• _Text passage_:

--- --- ---

Here would be my version:

(defun yank-bibtex-from-doi ()
  "Create and yank bibtex entry from a DOI.
This command expects a DOI, of the form e.g.
10.1371/journal.pcbi.1004947 and will then grab the bibtex entry.
No error handling is performed e.g. if the DOI is invalid.
If you run this from a bibtex buffer, then run C-c C-q to reformat the entry
after it is inserted."
  (interactive)
  (let* ((doi
	  (read-from-minibuffer "doi: "))
	 (cmd
          (concat
           "curl -LH \"Accept: application/x-bibtex\" "
           "https://doi.org/"
           doi))
	 (bibtex
          (shell-command-to-string
           (concat cmd " 2>/dev/null"))))
    (insert-for-yank bibtex)))

Provide a clearer doc string to say what it should expect (e.g. the DOI stripped of any https://doi.org part).

Use (let*) to define the variables as local within the function, rather than global vars. You need let* rather than let as each var depends on the value of a previously defined local var.

--- --- ---

• _Collection entries_:

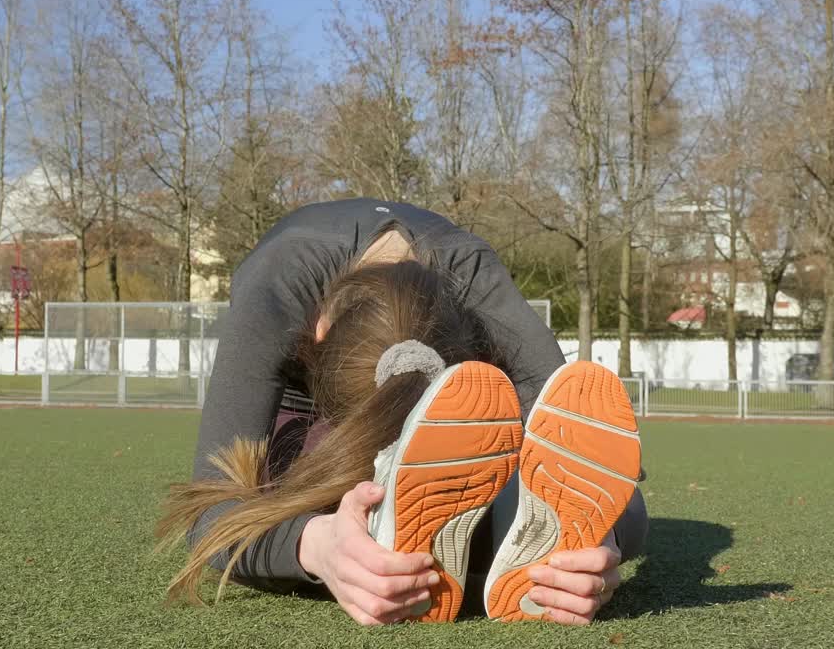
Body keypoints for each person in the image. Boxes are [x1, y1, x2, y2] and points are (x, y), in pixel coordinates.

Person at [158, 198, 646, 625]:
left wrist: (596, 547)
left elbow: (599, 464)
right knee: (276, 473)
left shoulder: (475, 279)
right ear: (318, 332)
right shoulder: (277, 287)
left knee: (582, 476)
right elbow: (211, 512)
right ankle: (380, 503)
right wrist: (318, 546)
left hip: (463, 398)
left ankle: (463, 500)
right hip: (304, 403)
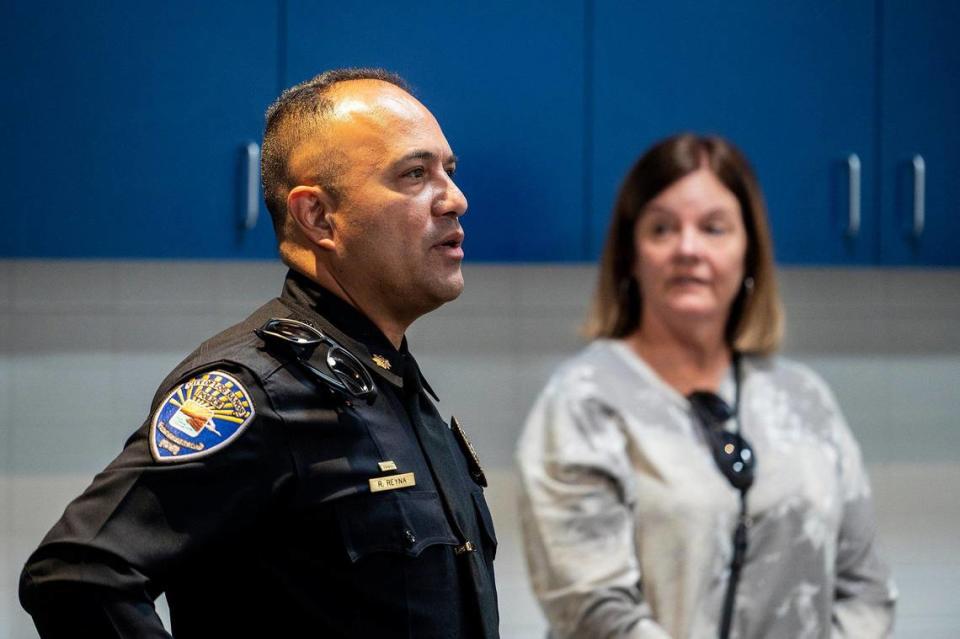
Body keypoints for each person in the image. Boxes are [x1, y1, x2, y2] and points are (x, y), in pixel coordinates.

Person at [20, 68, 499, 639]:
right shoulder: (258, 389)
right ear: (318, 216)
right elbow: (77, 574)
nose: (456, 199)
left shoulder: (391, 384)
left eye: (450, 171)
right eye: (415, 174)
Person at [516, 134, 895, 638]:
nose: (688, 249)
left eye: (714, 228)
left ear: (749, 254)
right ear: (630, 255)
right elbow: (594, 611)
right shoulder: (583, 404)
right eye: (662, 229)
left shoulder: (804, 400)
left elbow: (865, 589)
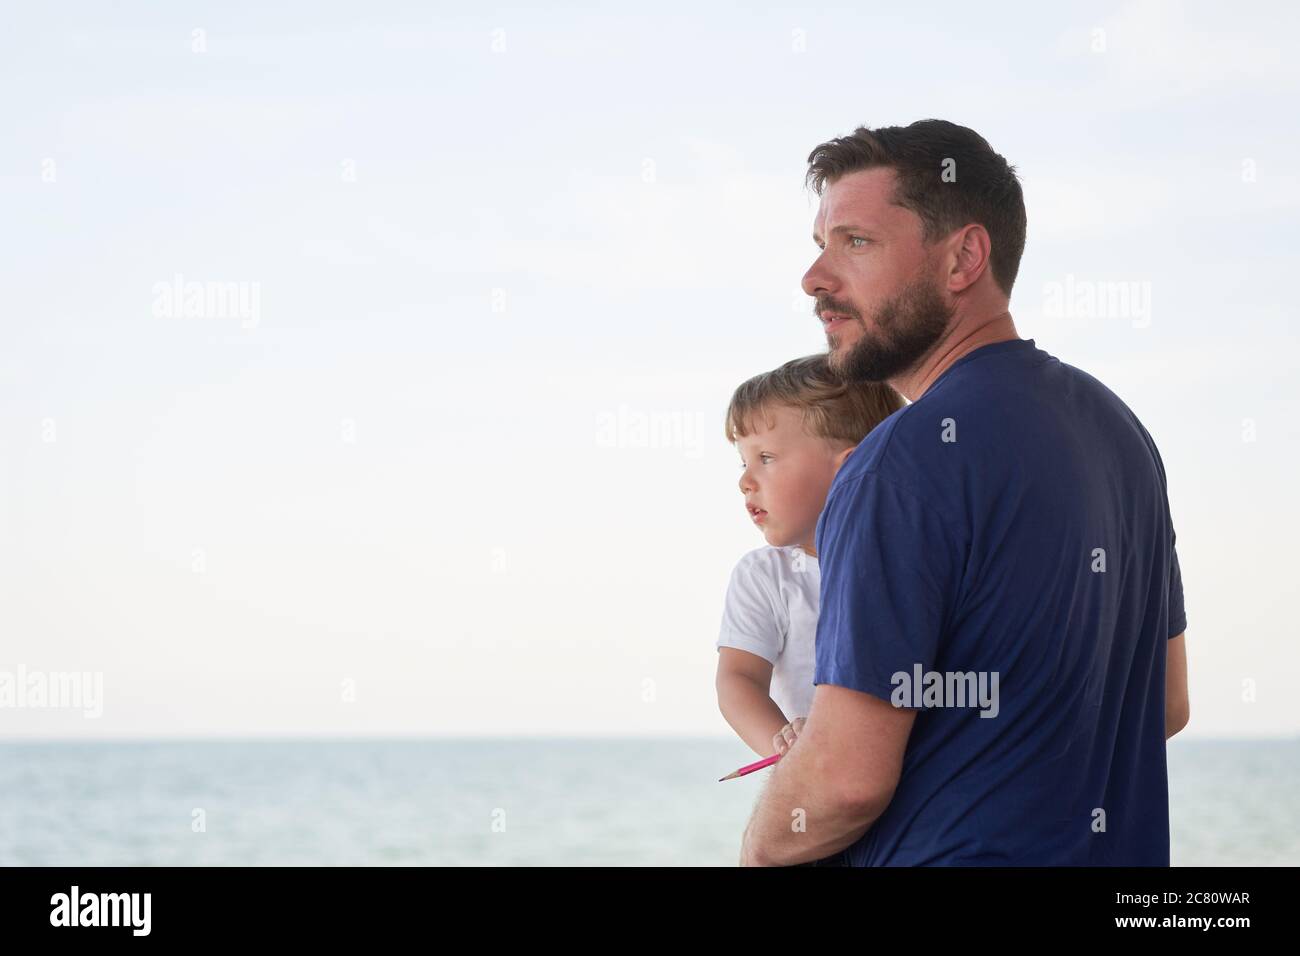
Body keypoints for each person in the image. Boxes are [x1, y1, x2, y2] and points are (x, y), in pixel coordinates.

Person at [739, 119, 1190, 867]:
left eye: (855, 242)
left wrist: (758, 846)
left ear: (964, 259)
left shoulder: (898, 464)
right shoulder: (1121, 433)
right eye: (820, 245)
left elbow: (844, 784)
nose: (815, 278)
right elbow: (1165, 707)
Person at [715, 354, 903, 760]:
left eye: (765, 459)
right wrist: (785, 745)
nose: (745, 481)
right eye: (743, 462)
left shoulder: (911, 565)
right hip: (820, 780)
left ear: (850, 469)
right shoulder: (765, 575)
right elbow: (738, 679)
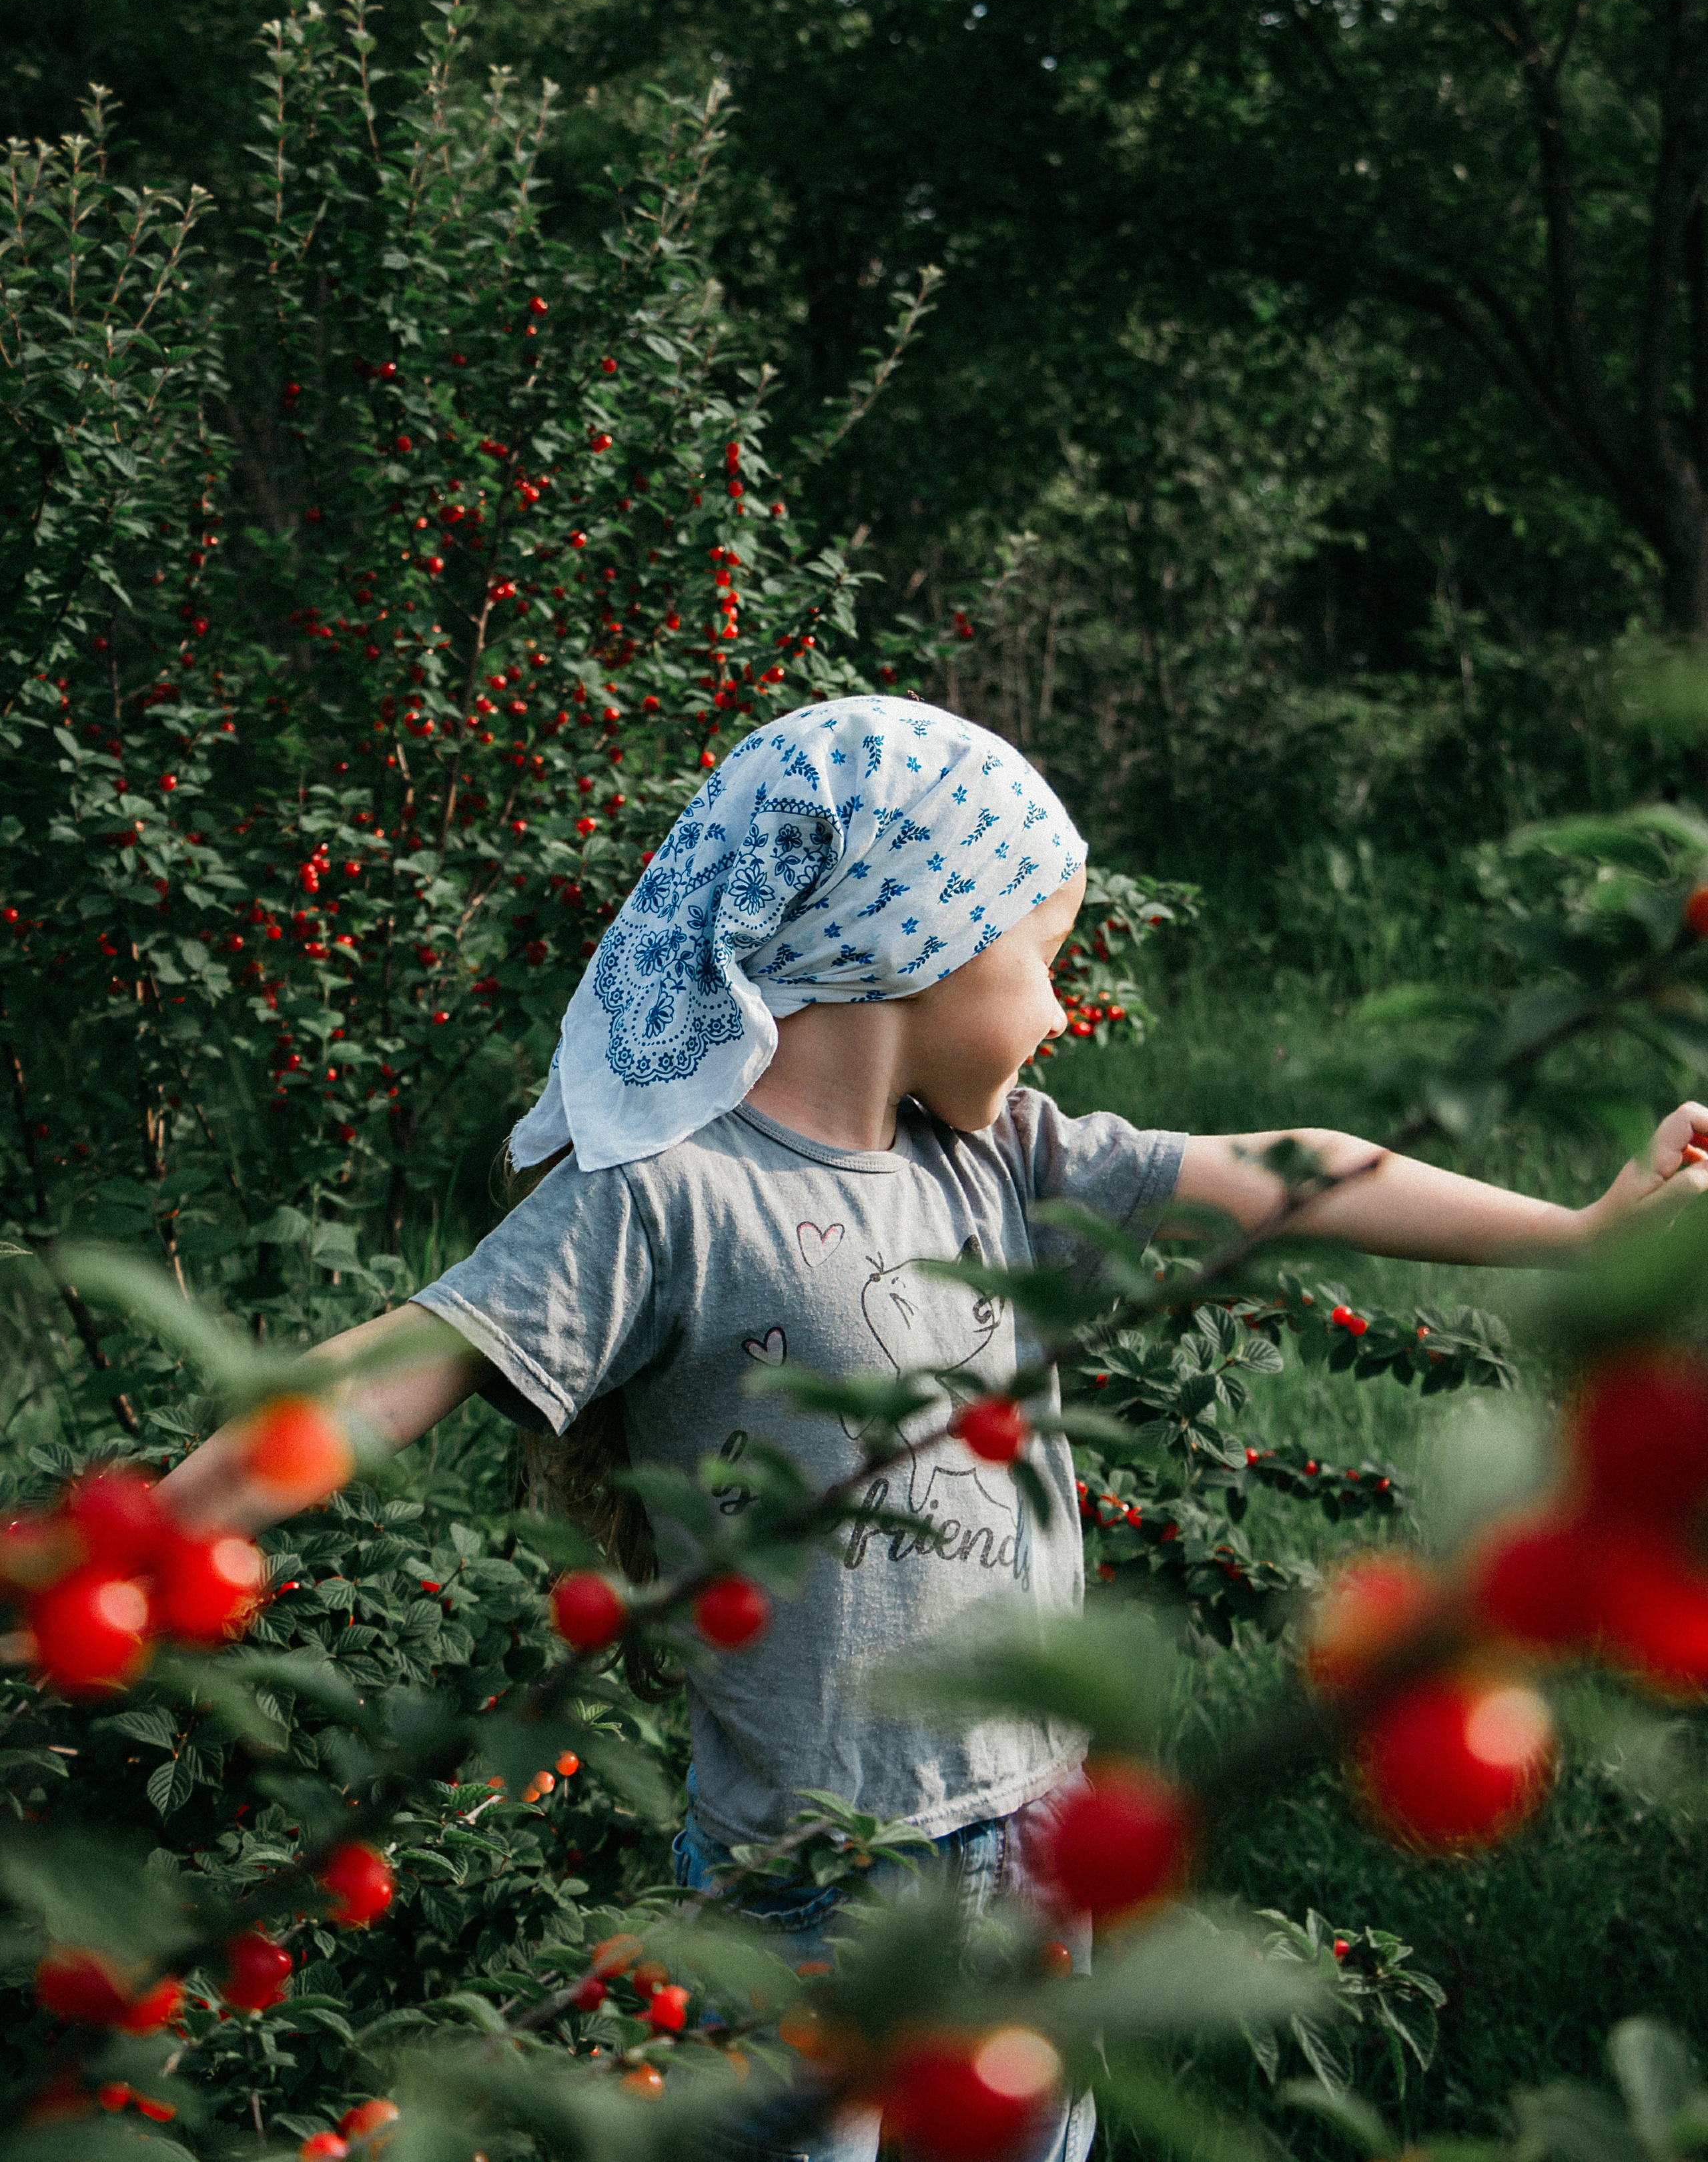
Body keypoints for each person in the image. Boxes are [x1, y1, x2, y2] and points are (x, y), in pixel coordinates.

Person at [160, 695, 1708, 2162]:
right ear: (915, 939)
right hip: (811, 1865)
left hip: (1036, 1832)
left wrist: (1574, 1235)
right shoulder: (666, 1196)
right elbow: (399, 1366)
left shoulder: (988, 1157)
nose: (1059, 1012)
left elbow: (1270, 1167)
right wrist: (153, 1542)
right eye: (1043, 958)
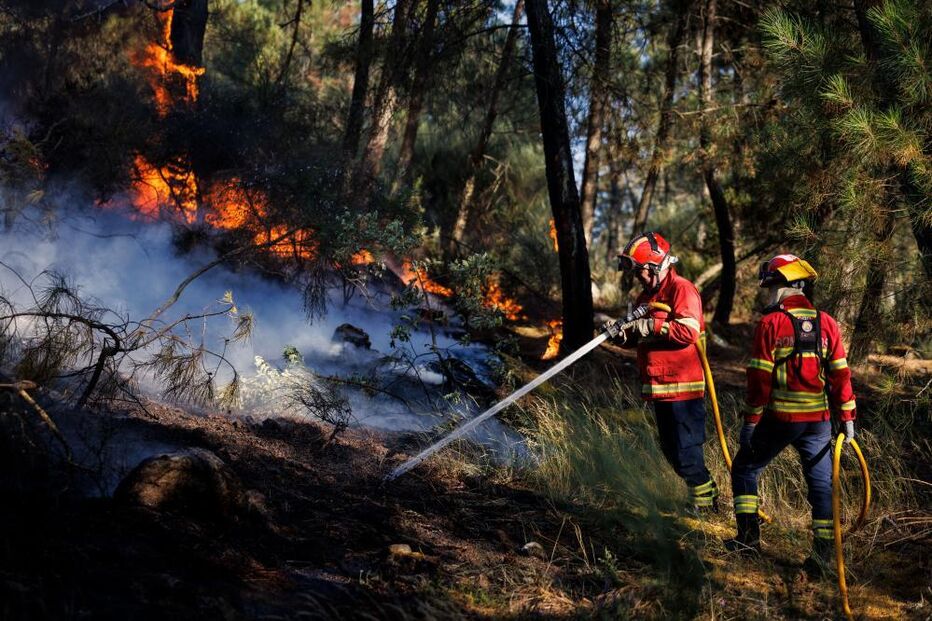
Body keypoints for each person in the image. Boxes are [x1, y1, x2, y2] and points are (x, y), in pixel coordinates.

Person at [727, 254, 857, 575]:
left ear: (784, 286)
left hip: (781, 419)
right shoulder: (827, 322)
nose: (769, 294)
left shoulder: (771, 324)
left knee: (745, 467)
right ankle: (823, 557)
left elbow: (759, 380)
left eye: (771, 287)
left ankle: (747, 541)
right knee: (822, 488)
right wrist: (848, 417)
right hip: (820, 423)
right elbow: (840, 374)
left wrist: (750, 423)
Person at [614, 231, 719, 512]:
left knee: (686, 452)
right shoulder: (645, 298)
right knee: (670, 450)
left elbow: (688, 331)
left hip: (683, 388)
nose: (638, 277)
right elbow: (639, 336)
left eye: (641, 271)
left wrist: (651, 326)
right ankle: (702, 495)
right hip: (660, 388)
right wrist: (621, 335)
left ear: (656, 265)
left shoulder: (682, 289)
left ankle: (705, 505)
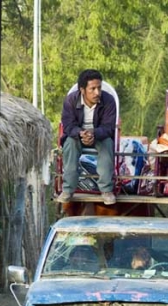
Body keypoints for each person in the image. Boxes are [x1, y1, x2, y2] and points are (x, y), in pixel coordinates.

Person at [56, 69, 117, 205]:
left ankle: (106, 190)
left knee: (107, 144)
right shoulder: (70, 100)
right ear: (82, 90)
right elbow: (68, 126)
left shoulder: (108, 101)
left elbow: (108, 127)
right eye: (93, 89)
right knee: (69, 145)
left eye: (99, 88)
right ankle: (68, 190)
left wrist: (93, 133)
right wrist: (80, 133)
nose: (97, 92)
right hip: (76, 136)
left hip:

--- --- ---

• _Problem to solve_:
Answer these questions about the Emacs Lisp passage:
(a) What command-line program does the function call to fetch the entry?
(b) What key sequence does the doc string say to run after insertion in a bibtex buffer?
(c) Why does the passage say let* is needed instead of let?

• _Solution to the exercise_:
(a) curl
(b) C-c C-q
(c) Each variable depends on the value of a previously defined local variable.